Kesuksesan yang rasanya sudah lengket di tangan sekejap luluh berubah kelamin menjadi kegagalan.
Ternyata hidup jadi penulis pemula, batin saya waktu pertama kali tahu, benar-benar lebih kejam daripada ujian nasional generasi milenial.
Tak ada sedetik pun titik aman hatta naskah kita sudah dinyatakan terpilih di depan khalayak dan sampai pada tahapan revisi menjelang naik cetak.
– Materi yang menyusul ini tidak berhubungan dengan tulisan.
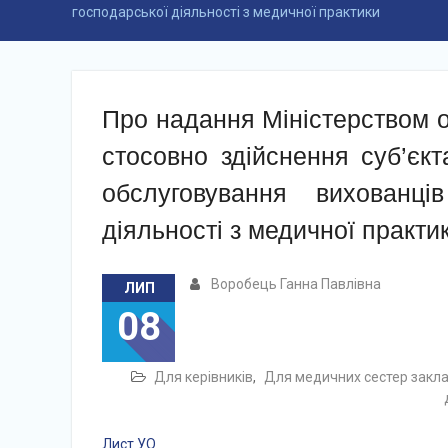
господарської діяльності з медичної практики
Про надання Міністерством о
стосовно здійснення суб’єкт
обслуговування вихованці
діяльності з медичної практи
Воробець Ганна Павлівна
ЛИП
08
Для керівників
,
Для медичних сестер заклад
Лист УО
Cerpen itu digusur begitu saja oleh cerpen lain karya sang penulis 'asing'.
Ya, saya sebut 'asing' karena cerpennya mendadak dimuat tanpa jelas apakah ia ikut mengirim karya untuk diseleksi atau apakah karyanya lolos pada seleksi awal.
Ah, mungkin, seperti turnamen tennis Wimbledon, ia punya wild card, saya coba berhusnuzon.
Atau seperti kalangan pemuka agama di Eropa pada Abad Pertengahan (Dark Ages) yang merasa memiliki 'kartu pas khusus' untuk masuk surga.
Apapun itu, tragedi ini bak taufan yang menghempaskan saya ke titik nadir optimisme. Akhirnya saya hanya berserah pada asma-Nya, bukan pada manusia, yang hatinya mudah berbolak-balik.
Seperti seorang kawan saya yang juga dipaksa berpasrah pada takdir. Ia juga saat itu penulis pemula.
Bayangannya akan keriaan peluncuran novel pertamanya pupus ketika sang penulis idola yang diundangnya jauh-jauh hari khusus untuk acara itu memutuskan hengkang dari tempat peluncuran buku hanya beberapa saat menjelang acara dimulai.
Pasalnya sang penulis besar itu tidak sreg dengan penerbit yang menerbitkan novel pertama kawan saya tersebut. Konon beliau punya persoalan pribadi dengan penerbit tersebut.
Sang kawan pun memaknainya sebagai kegagalan, dan menangis tersedu-sedu karena sakit hati akibat tikaman tersebut. Nyaris saja acara batal. Untunglah kawan yang lain menenangkannya.